#### What is required:
Count how many lines of the data include "sides". The answer is that number and nothing else.

------ Provided records ------

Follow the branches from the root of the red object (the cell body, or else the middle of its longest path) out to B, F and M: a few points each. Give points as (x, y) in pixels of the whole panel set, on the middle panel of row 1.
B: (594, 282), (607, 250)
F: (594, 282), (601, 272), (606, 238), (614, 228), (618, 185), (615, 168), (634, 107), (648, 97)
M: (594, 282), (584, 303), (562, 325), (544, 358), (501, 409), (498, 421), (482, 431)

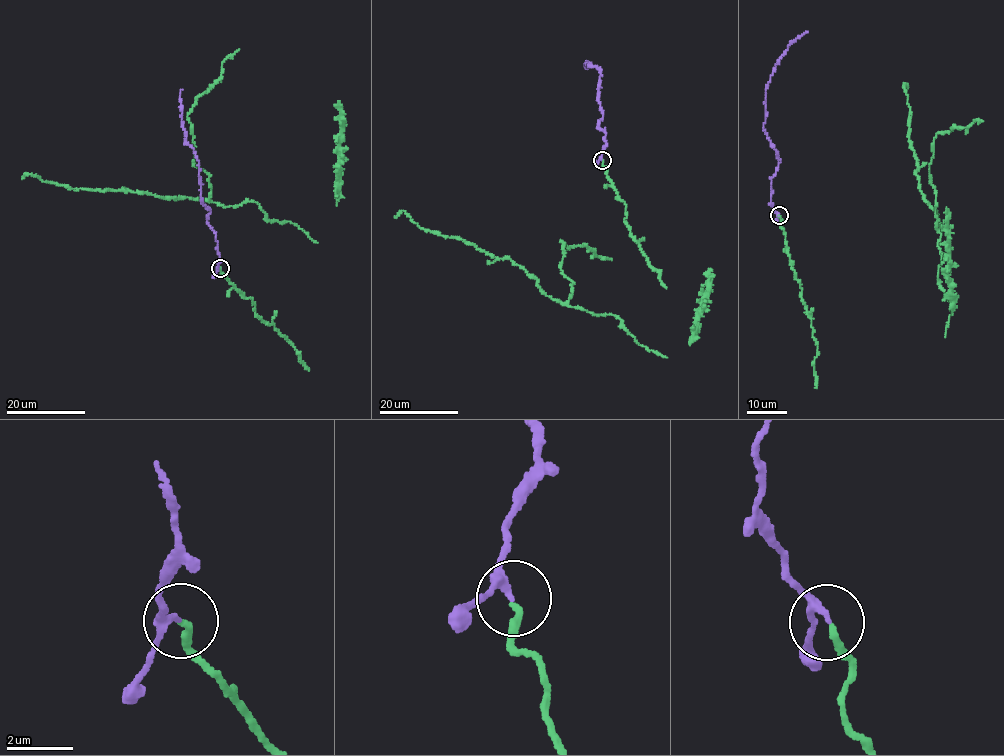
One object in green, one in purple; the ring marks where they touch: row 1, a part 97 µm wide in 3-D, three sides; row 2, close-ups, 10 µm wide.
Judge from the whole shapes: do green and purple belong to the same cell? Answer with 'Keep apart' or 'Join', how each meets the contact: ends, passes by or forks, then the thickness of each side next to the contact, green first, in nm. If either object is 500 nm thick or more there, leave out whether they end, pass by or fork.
Join. At the ring green ends. At the ring purple passes by. Thickness 200 nm (green) against 200 nm

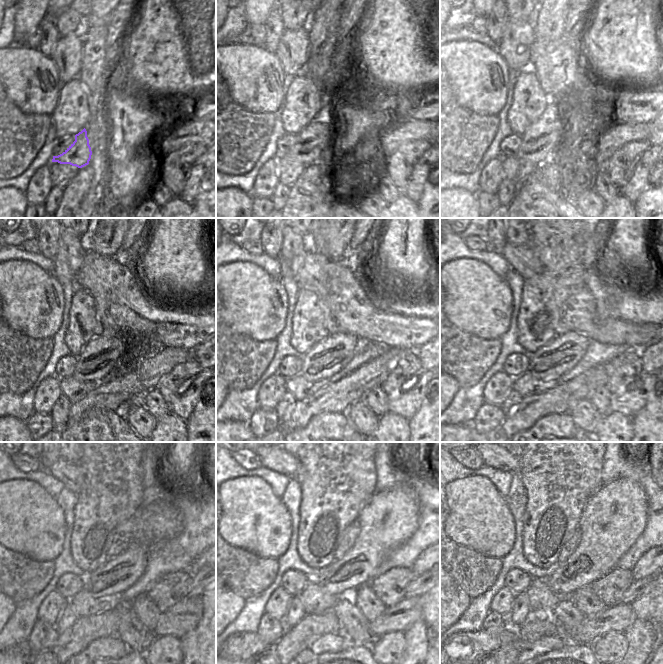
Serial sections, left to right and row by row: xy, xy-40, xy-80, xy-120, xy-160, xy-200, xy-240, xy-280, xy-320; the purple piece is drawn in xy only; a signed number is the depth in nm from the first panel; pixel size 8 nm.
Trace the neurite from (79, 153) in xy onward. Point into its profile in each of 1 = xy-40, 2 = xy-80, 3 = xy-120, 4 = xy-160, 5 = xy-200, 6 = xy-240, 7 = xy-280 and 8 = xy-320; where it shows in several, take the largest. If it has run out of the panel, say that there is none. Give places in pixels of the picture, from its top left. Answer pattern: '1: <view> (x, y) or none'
1: xy-40 (308, 149)
2: xy-80 (539, 142)
3: xy-120 (100, 357)
4: xy-160 (330, 355)
5: xy-200 (551, 361)
6: xy-240 (159, 514)
7: xy-280 (389, 518)
8: xy-320 (615, 516)

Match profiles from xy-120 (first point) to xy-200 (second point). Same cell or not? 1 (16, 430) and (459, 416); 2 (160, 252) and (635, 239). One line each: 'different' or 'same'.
1: different
2: same

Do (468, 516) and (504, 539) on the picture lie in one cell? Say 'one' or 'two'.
one

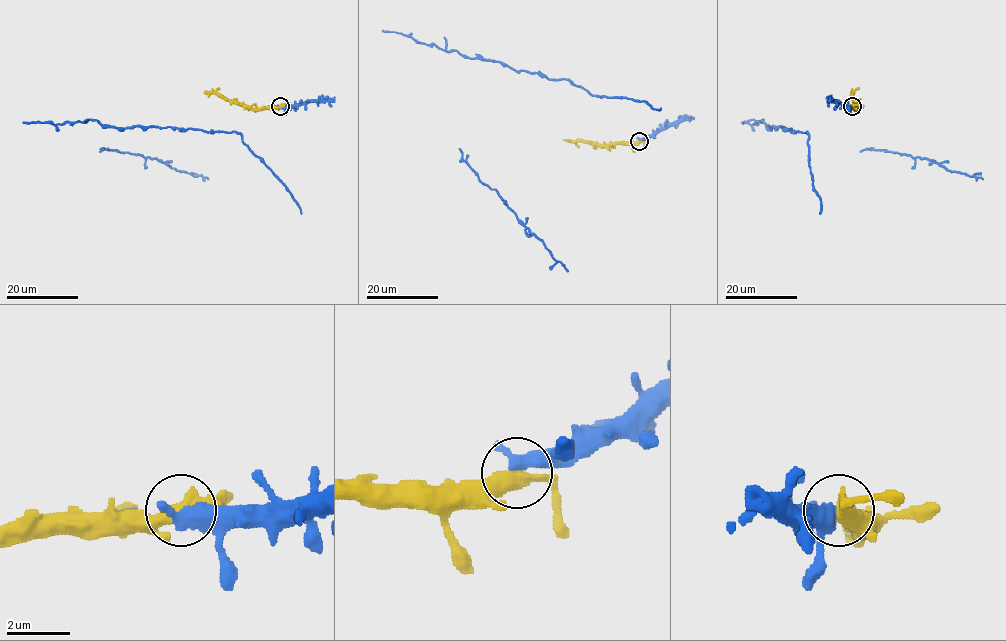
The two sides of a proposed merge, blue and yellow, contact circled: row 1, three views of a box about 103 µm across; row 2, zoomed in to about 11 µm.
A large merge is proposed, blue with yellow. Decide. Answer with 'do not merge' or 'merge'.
merge

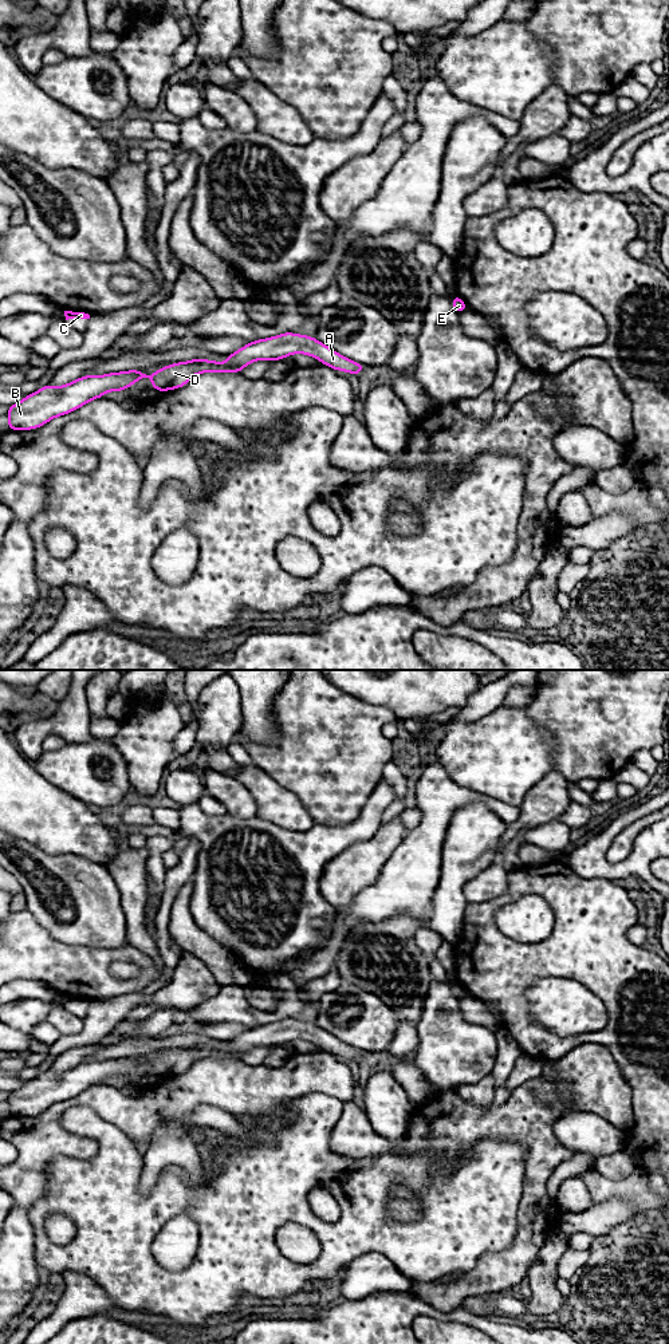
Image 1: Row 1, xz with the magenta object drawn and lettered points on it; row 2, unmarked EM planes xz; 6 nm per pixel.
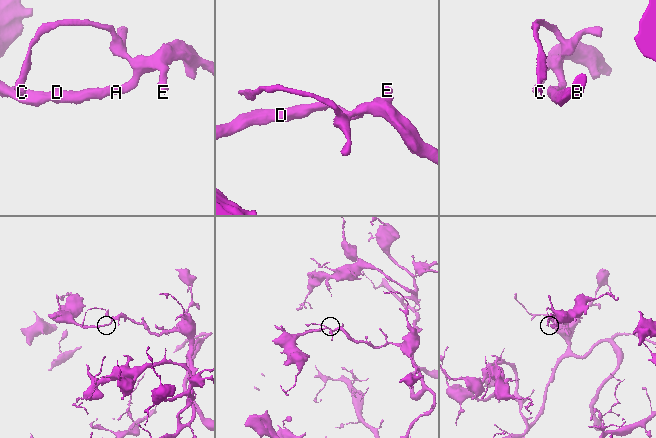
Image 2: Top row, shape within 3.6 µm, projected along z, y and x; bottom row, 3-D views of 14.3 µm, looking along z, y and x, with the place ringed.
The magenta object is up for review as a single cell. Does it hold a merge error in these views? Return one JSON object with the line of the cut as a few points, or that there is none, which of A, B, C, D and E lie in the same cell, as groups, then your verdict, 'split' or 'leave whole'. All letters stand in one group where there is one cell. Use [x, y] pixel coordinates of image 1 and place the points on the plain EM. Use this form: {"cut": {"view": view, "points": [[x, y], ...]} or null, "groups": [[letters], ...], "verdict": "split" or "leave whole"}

------

#### Answer below:
2